Data corresponding with DSM-IV symptoms were gathered around ages 18, 21, and 23 years and the primary outcome was depression at age 24.
New research revealed a link between alcohol dependence during adolescence and the risk of depression in young adulthood. Based on the analysis, the severity of alcohol dependence at age 18 was more relevant in predicting depression than the rate at which alcohol dependence changed over time.1
Approximately 90,000 people each year in the US experience alcohol abuse.2 This study aimed to expand the understanding surrounding the relationship between alcohol use and the development of depression, which remains a subject in need of further investigation.1
Gemma Hammerton, PhD, Population Health Sciences, Bristol Medical School, University of Bristol, and investigators conducted a prospective cohort study to investigate whether alcohol dependence during adolescence heightened the risk of depression in young adulthood. The team focused on adolescents born to women recruited to the Avon Longitudinal Study of Parents and Children in Avon, UK.
The study involved 3902 adolescents with 58% of the population being female and 42% being male. The majority of participants (96.7%) were of white ethnicity. Data on alcohol dependence and consumption were collected at various ages, specifically around 16, 18, 19, 21, and 23 years, using the self-reported Alcohol Use Disorders Identification Test.
Additionally, data corresponding to DSM-IV symptoms were gathered around ages 18, 21, and 23 years. The primary outcome was depression at age 24, assessed with the Clinical Interview Schedule Revised.
The findings exhibited associations between alcohol dependence, depression, and alcohol consumption. When assessing the relationship between alcohol dependence at 18 years of age and depression at 24 years, investigators observed a positive link (0.13 (95% CI, 0.02 to 0.25, P = 0.019) suggesting alcohol dependence during adolescence could potentially increase the risk of depression in young adulthood.
However, when examining the rate of change in alcohol dependence and its association with depression, the team found no significant association (0.10 [95% CI, -0.82 to 1.01, P = 0.84).
“Our findings therefore suggest that high frequency and quantity of alcohol consumption might not increase the risk of depression during young adulthood unless there are also features of dependency involved,” investigators wrote. “We found no evidence that a faster increase in levels of dependence across adolescence was associated with depression at age 24 years, and only small variability in rate of change over time.”

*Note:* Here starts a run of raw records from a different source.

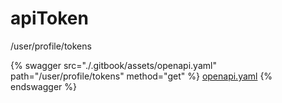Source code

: # apiToken

/user/profile/tokens




{% swagger src="./.gitbook/assets/openapi.yaml" path="/user/profile/tokens" method="get" %}
[openapi.yaml](<./.gitbook/assets/openapi.yaml>)
{% endswagger %}

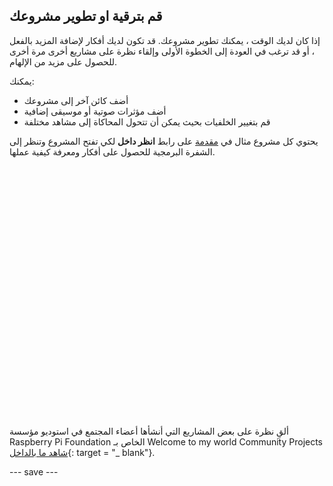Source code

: ## قم بترقية او تطوير مشروعك

إذا كان لديك الوقت ، يمكنك تطوير مشروعك. قد تكون لديك أفكار لإضافة المزيد بالفعل ، أو قد ترغب في العودة إلى الخطوة الأولى وإلقاء نظرة على مشاريع أخرى مرة أخرى للحصول على مزيد من الإلهام.

يمكنك:
- أضف كائن آخر إلى مشروعك
- أضف مؤثرات صوتية أو موسيقى إضافية
- قم بتغيير الخلفيات بحيث يمكن أن تتحول المحاكاة إلى مشاهد مختلفة

يحتوي كل مشروع مثال في [مقدمة](.) على رابط **انظر داخل** لكي تفتح المشروع وتنظر إلى الشفرة البرمجية للحصول على أفكار ومعرفة كيفية عملها.
<div class="scratch-preview" style="margin-left: 15px;">
  <iframe allowtransparency="true" width="485" height="402" src="" frameborder="0"></iframe>
</div>

ألقِ نظرة على بعض المشاريع التي أنشأها أعضاء المجتمع في استوديو مؤسسة Raspberry Pi Foundation الخاص بـ Welcome to my world Community Projects [شاهد ما بالداخل](https://scratch.mit.edu/studios/30320352){: target = "_ blank"}.


--- save ---


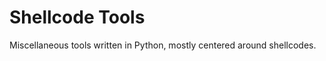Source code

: Shellcode Tools
===============

Miscellaneous tools written in Python, mostly centered around shellcodes.

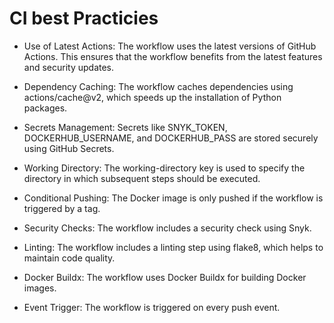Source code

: # CI best Practicies

- Use of Latest Actions: The workflow uses the latest versions of GitHub Actions. This ensures that the workflow benefits from the latest features and security updates.

- Dependency Caching: The workflow caches dependencies using actions/cache@v2, which speeds up the installation of Python packages.

- Secrets Management: Secrets like SNYK_TOKEN, DOCKERHUB_USERNAME, and DOCKERHUB_PASS are stored securely using GitHub Secrets.

- Working Directory: The working-directory key is used to specify the directory in which subsequent steps should be executed.

- Conditional Pushing: The Docker image is only pushed if the workflow is triggered by a tag.

- Security Checks: The workflow includes a security check using Snyk.

- Linting: The workflow includes a linting step using flake8, which helps to maintain code quality.

- Docker Buildx: The workflow uses Docker Buildx for building Docker images.

- Event Trigger: The workflow is triggered on every push event.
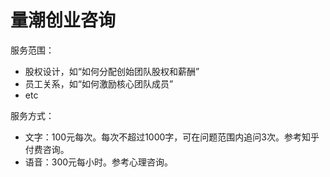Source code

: # 量潮创业咨询

服务范围：
- 股权设计，如“如何分配创始团队股权和薪酬”
- 员工关系，如“如何激励核心团队成员”
- etc

服务方式：
- 文字：100元每次。每次不超过1000字，可在问题范围内追问3次。参考知乎付费咨询。
- 语音：300元每小时。参考心理咨询。

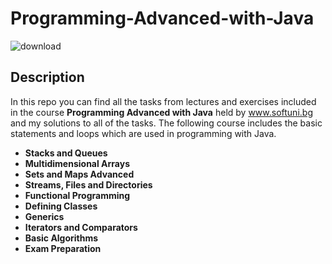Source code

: # __Programming-Advanced-with-Java__


![download](https://user-images.githubusercontent.com/120650256/208385967-841e4379-1de7-4309-8cc5-3e7b546d613c.jpeg)



## __**Description**__


In this repo you can find all the tasks from lectures and exercises included in the course __Programming Advanced with Java__ held by www.softuni.bg and my solutions to all of the tasks. The following course includes the basic statements and loops which are used in programming with Java.

- __Stacks and Queues__
- __Multidimensional Arrays__
- __Sets and Maps Advanced__
- __Streams, Files and Directories__
- __Functional Programming__
- __Defining Classes__
- __Generics__
- __Iterators and Comparators__
- __Basic Algorithms__
- __Exam Preparation__
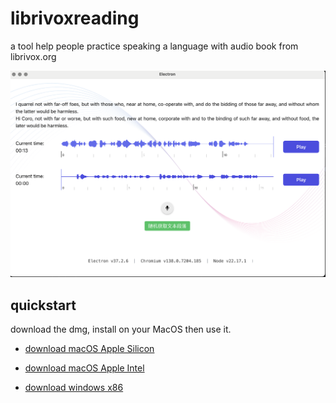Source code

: # librivoxreading
a tool  help people  practice speaking  a language with  audio book from librivox.org

![screenshot](librivoxreading.png)

## quickstart

download the dmg, install on your MacOS then use it.

* [download  macOS Apple Silicon ](https://github.com/stevenyesz/librivoxreading/releases/download/v1.0.0/shadowreading-1.0.0-arm64.dmg)

* [download  macOS Apple Intel  ](https://github.com/stevenyesz/librivoxreading/releases/download/v1.0.0/shadowreading-1.0.0-x64.dmg)

* [download windows x86 ](https://github.com/stevenyesz/librivoxreading/releases/download/v1.0.0/shadowreading-1.0.0-setup.exe)
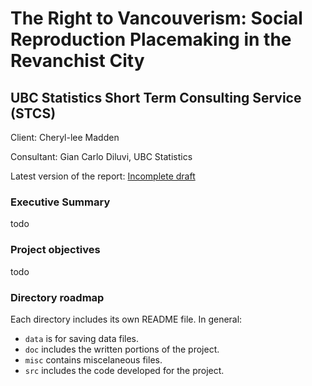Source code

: The Right to Vancouverism: Social Reproduction Placemaking in the Revanchist City
=================================================

UBC Statistics Short Term Consulting Service (STCS)
--------------------------------------------------------------------------------

Client: Cheryl-lee Madden

Consultant: Gian Carlo Diluvi, UBC Statistics


Latest version of the report: [Incomplete draft](https://github.com/GiankDiluvi/stcs_chs/blob/master/doc/stcs_cheryl-lee-madden.pdf)

### Executive Summary

todo


### Project objectives

todo

### Directory roadmap

Each directory includes its own README file. In general:
* `data` is for saving data files.
* `doc` includes the written portions of the project.
* `misc` contains miscelaneous files.
* `src` includes the code developed for the project.
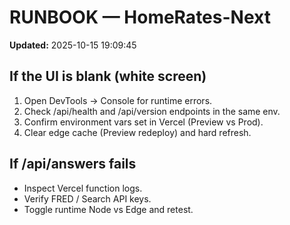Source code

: # RUNBOOK — HomeRates-Next
**Updated:** 2025-10-15 19:09:45

## If the UI is blank (white screen)
1) Open DevTools → Console for runtime errors.
2) Check /api/health and /api/version endpoints in the same env.
3) Confirm environment vars set in Vercel (Preview vs Prod).
4) Clear edge cache (Preview redeploy) and hard refresh.

## If /api/answers fails
- Inspect Vercel function logs.
- Verify FRED / Search API keys.
- Toggle runtime Node vs Edge and retest.

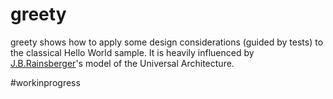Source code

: # greety
greety shows how to apply some design considerations (guided by tests) to the classical Hello World sample. It is heavily influenced by [J.B.Rainsberger](https://github.com/jbrains)'s model of the Universal Architecture.

#workinprogress
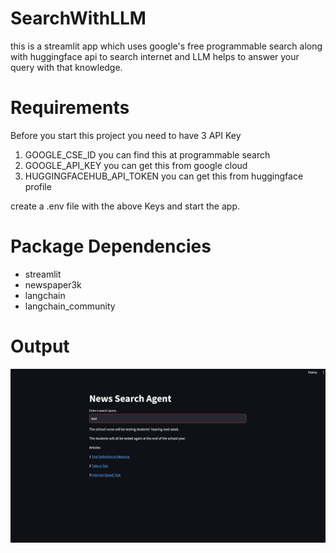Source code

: # SearchWithLLM
this is a streamlit app which uses google's free programmable search along with huggingface api to search internet and LLM helps to answer your query with that knowledge.

# Requirements 
Before you start this project you need to have 3 API Key
1. GOOGLE_CSE_ID you can find this at programmable search 
2. GOOGLE_API_KEY you can get this from google cloud
3. HUGGINGFACEHUB_API_TOKEN you can get this from huggingface profile

create a .env file with the above Keys and start the app.

# Package Dependencies
+ streamlit
+ newspaper3k
+ langchain
+ langchain_community

# Output 

![App image](assets/App.png)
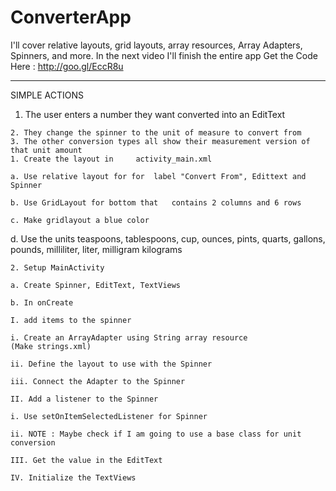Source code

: # ConverterApp
I'll cover relative layouts, grid layouts, array resources, Array Adapters, Spinners, and more. In the next video I'll finish the entire app
Get the Code Here : http://goo.gl/EccR8u


--------------------------------------------------------------------------------------------------------------------------
SIMPLE ACTIONS
	 
  1. The user enters a number they want converted into an EditText
	 
	2. They change the spinner to the unit of measure to convert from
	3. The other conversion types all show their measurement version of that unit amount
	1. Create the layout in 	activity_main.xml
	 
	a. Use relative layout for for	label "Convert From", Edittext and	Spinner
	 
	b. Use GridLayout for bottom that	contains 2 columns and 6 rows
	 
	c. Make gridlayout a blue color
	 
  d. Use the units teaspoons, tablespoons,	cup, ounces, pints, quarts, gallons,	pounds, milliliter, liter, milligram	kilograms
	 
	2. Setup MainActivity
	 
	a. Create Spinner, EditText, TextViews
	 
	b. In onCreate
 
	I. add items to the spinner
	 
	i. Create an ArrayAdapter using String array resource
	(Make strings.xml)
	 
	ii. Define the layout to use with the Spinner
	 
	iii. Connect the Adapter to the Spinner
	 
	II. Add a listener to the Spinner
	 
	i. Use setOnItemSelectedListener for Spinner
	 
	ii. NOTE : Maybe check if I am going to use a base class for unit 	conversion
	 
	III. Get the value in the EditText
	 
	IV. Initialize the TextViews
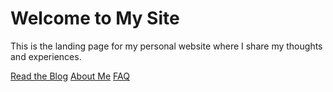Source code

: # Welcome to My Site

This is the landing page for my personal website where I share my thoughts and experiences.

[Read the Blog](/blog)
[About Me](/about)
[FAQ](/faq) 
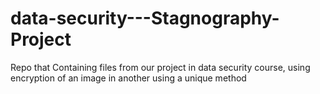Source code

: # data-security---Stagnography-Project
Repo that Containing files from our project in data security course, using encryption of an image in another using a unique method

Regarding alcohol consumption, the latent intercept probit coefficient was -0.01 (95% CI, -0.06 to 0.03, P = 0.60), and the linear slope coefficient was 0.01 (95% CI, -0.40 to 0.42, P = 0.96) indiciating no meaningful association between the frequency or quantity of alcohol consumption during adolescence and the risk of depression in young adulthood.
“This finding suggests that the magnitude of the association between dependence and depression is fairly constant over adolescence and that the timepoint for considering levels of alcohol dependence (between ages 16 and 23 years) might not be particularly important,” the team continued. “Few studies have tested the hypothesis that alcohol dependence, but not consumption, during adolescence increases the risk of depression during young adulthood.”